WHAT YOU SHOULD DO:
When you retype the data, keep every word exactly and include none of the pictures.

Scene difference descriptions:
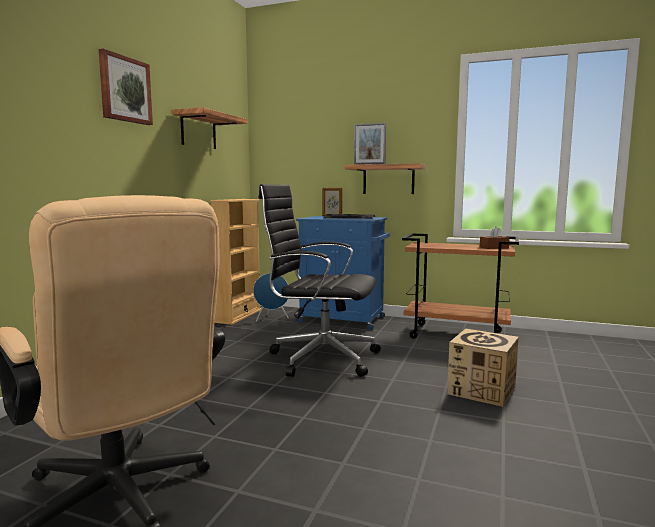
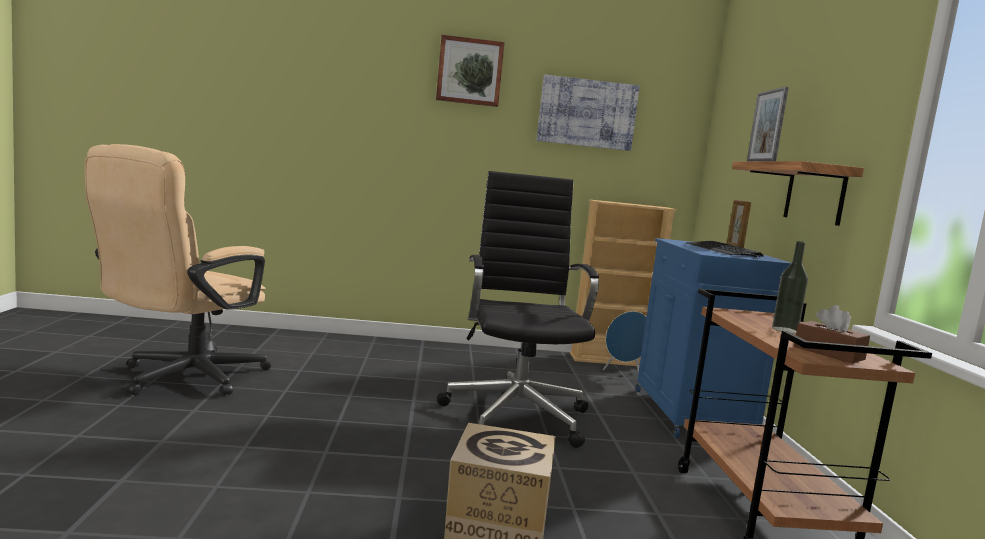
camera: 65 degrees right, 0 degrees up
shelf [172,107,248,149] -> picture [537,75,640,151]
none -> bottle [772,241,808,333]

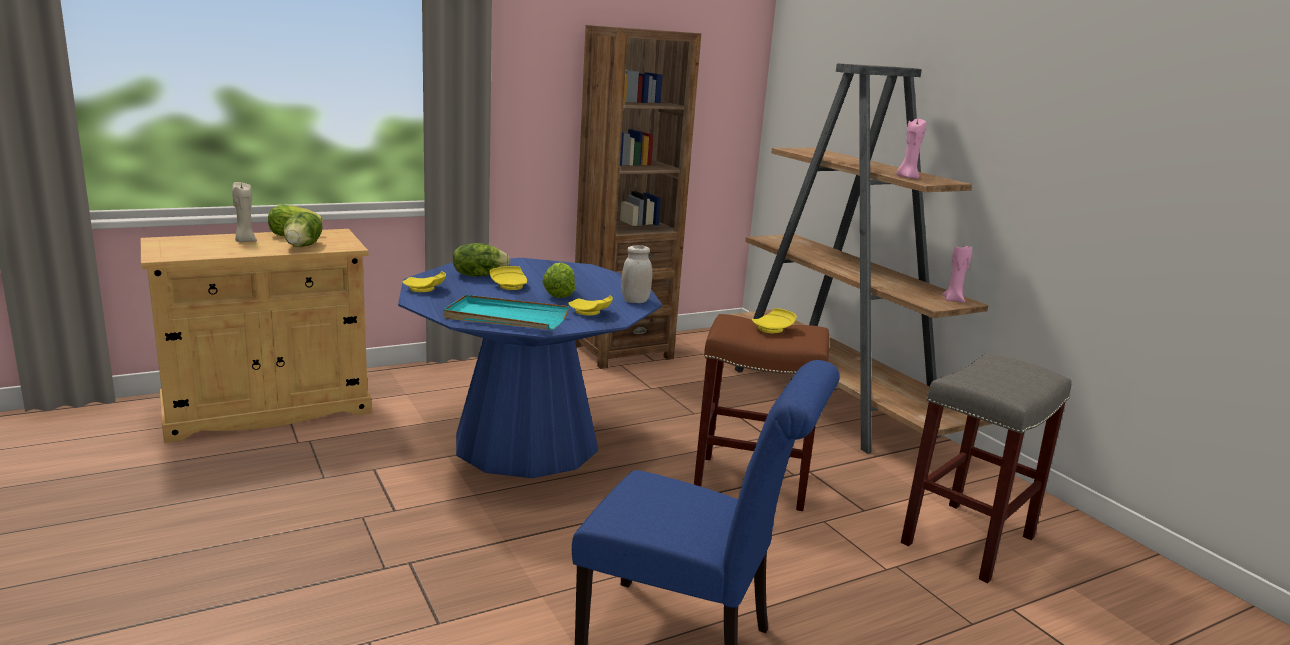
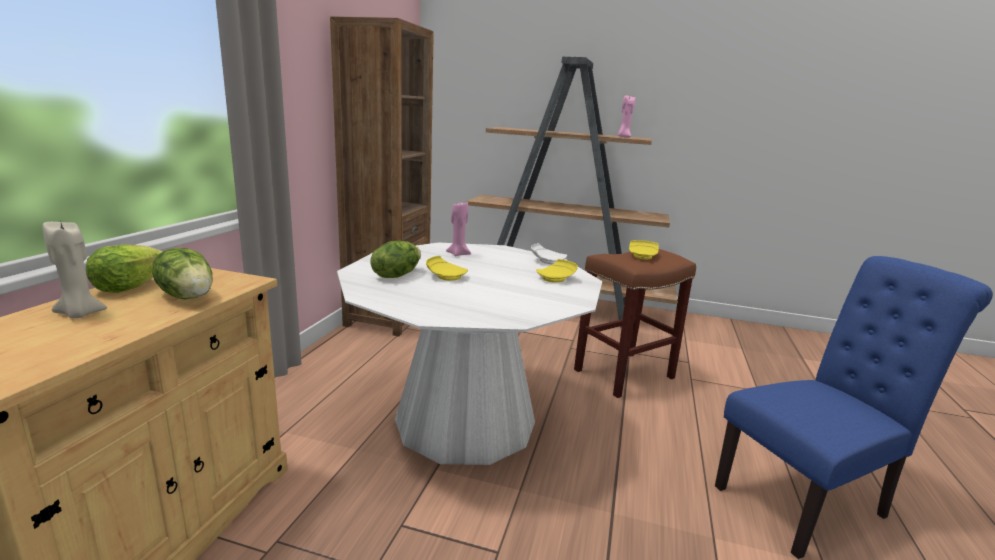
camera: 45 degrees left, 0 degrees up
blue dining table [398,258,662,478] -> white dining table [337,243,602,465]
yellow plate [403,271,446,292] -> none
turquoise tray [443,295,569,330] -> none
lettuce [542,263,575,298] -> none
white jar [621,245,652,303] -> white plate [531,243,567,264]
grey stool [901,354,1072,583] -> none
pink candle [942,246,972,303] -> pink candle moved to [446,202,471,256]

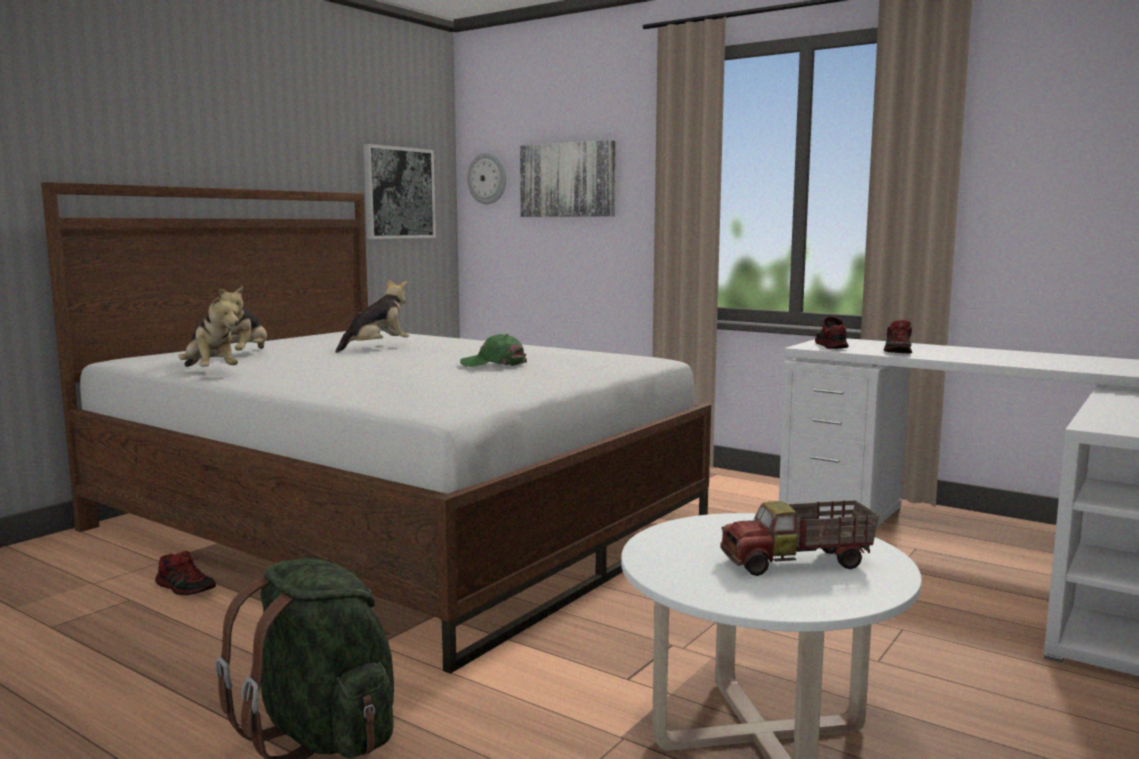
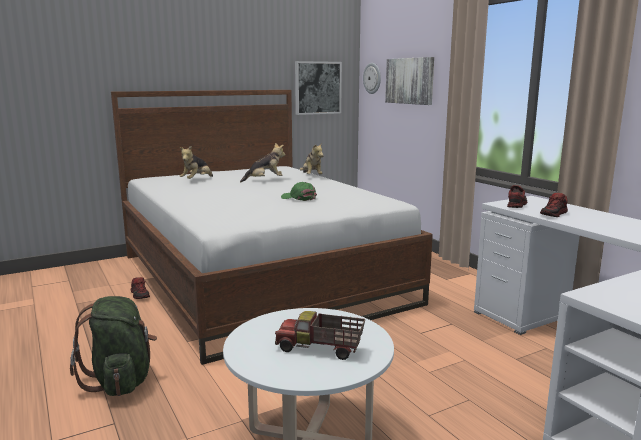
camera: 25 degrees right, 5 degrees up
plush toy [179,293,239,367] -> plush toy moved to [300,143,324,174]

ANSWER SPACE:
camera: 65 degrees right, 0 degrees up
shelf [172,107,248,149] -> picture [537,75,640,151]
none -> bottle [772,241,808,333]

camera: 45 degrees left, 0 degrees up
blue dining table [398,258,662,478] -> white dining table [337,243,602,465]
yellow plate [403,271,446,292] -> none
turquoise tray [443,295,569,330] -> none
lettuce [542,263,575,298] -> none
white jar [621,245,652,303] -> white plate [531,243,567,264]
grey stool [901,354,1072,583] -> none
pink candle [942,246,972,303] -> pink candle moved to [446,202,471,256]

camera: 25 degrees right, 5 degrees up
plush toy [179,293,239,367] -> plush toy moved to [300,143,324,174]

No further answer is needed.